Assume that $F = \Bbb{Z}$ for sake of argument.
Now under the latter setup, we have the concept of a while loop:
x2 = input
x1 = 0
while x2 != 0:
x1 += x2
x2 -= 1
encoded as:
$$ f(x) = \begin{pmatrix} 1 & 1 \\ 0 & 1 \end{pmatrix}x + \begin{pmatrix} 0 \\ -1 \end{pmatrix} $$ iterated $x_2$ times, or $$ P(n) = f^{n}\begin{pmatrix} 0 \\ n \end{pmatrix} $$ is the sum of the first $n$ natural numbers. Now, there is no $\dfrac{(n+1)n}{2}$ formula on our machine because there's no multiplication yet - it has to be defined first using the above "Turing-complete" set of axioms.
However, any time you have powering you have an efficient algorithm: Exponentiation by squaring.
In our example while-loop it was easy to calculate $n$ in it being just a component of our input vector. But usually in code it's difficult to compute how many times the loop will run precisely.
On the other hand, if $n$ is always increasing or always decreasing, meaning the value of $n$ a the $i$th iteration is $\lt$ the value of $n$ at the $i+1$th iteration (increasing), then squaring & checking will work efficiently.
For finite fields $F$ we need to define an ordering and be consistent with it. For $\Bbb{Z}, \Bbb{Q}$ etc, we define the ordering to be the usual ordered field, ring ordering.
Question. Does restricting our while-loop variable to be always increasing or always decreasing reduce the expressiveness of our collection of deterministic algorithms, meaning it would no longer be Turing-complete?

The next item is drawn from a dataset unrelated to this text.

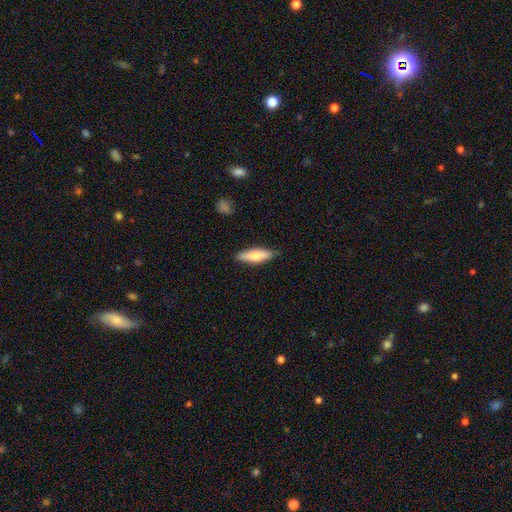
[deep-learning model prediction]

Feel free to answer in any programming language or math lingo you want. For instance can we solve the above issue by using a Python dictionary? I.e. it takes the loop variable $n$ modulo some small $m$ and maps it to the unrestricted loop variable's value. That's just a thought, and probably not sufficient to answer this.
Motivation. If the answer to the above is yes, then any algorithm that takes an exponential axiomatic steps to compute an answer can be done in close to $\log$ of that, meaning in polynomial-time. See: computational complexity of powering by squaring. This of course might help imply that P = NP.

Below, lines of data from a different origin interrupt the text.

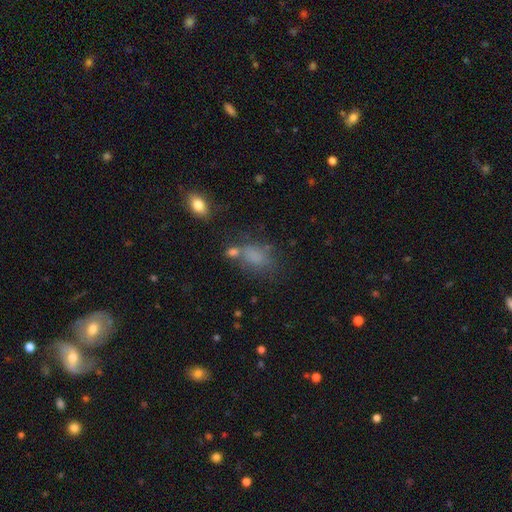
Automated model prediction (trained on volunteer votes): Morphology: type=smooth (75%); roundness=in between (78%); merging=none (45%).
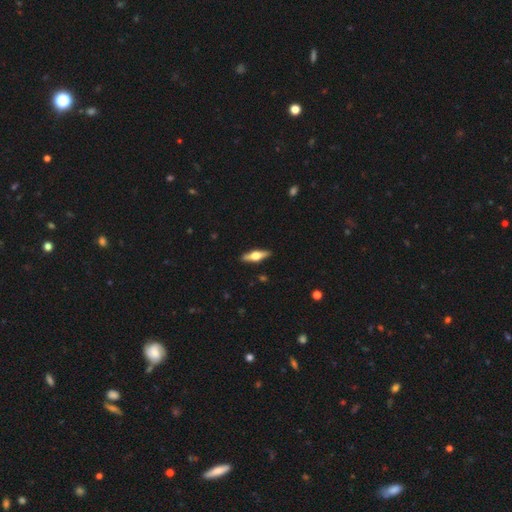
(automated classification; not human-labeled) Q: Smooth or featured?
A: featured or disk (63%); runner-up: smooth (32%)
Q: Edge-on disk?
A: yes (95%); runner-up: no (5%)
Q: Edge-on bulge?
A: rounded (95%); runner-up: boxy (4%)
Q: Merging?
A: none (90%); runner-up: minor disturbance (7%)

To aid in understanding, a program computing an algorithm would end up looking something like:
$e\circ (f\circ (a\circ b^{x_{1} \neq 0})^{x_{3} \neq 0} \circ g)^{x_7 \neq 0} \circ d^4$
where $a,b,c,d,e, f,g$ are all examples of axioms 1-6, and the exponent of the form $x_i \neq 0$ means iterate until that condition is met, and a constant exponent will mean iterate a constant number of times.
So although a given algorithm may take exponential time to run, as long as there exists a program that takes up polynomial-space written like the above, you should be able to do powering-by-squaring & checking on each loop (as long as the answer to the above question is a yes). Thus reducing all exponential time algorithms logarithmically to polynomial-time. This argument is modulo some theory and math, but I have to keep things brief here.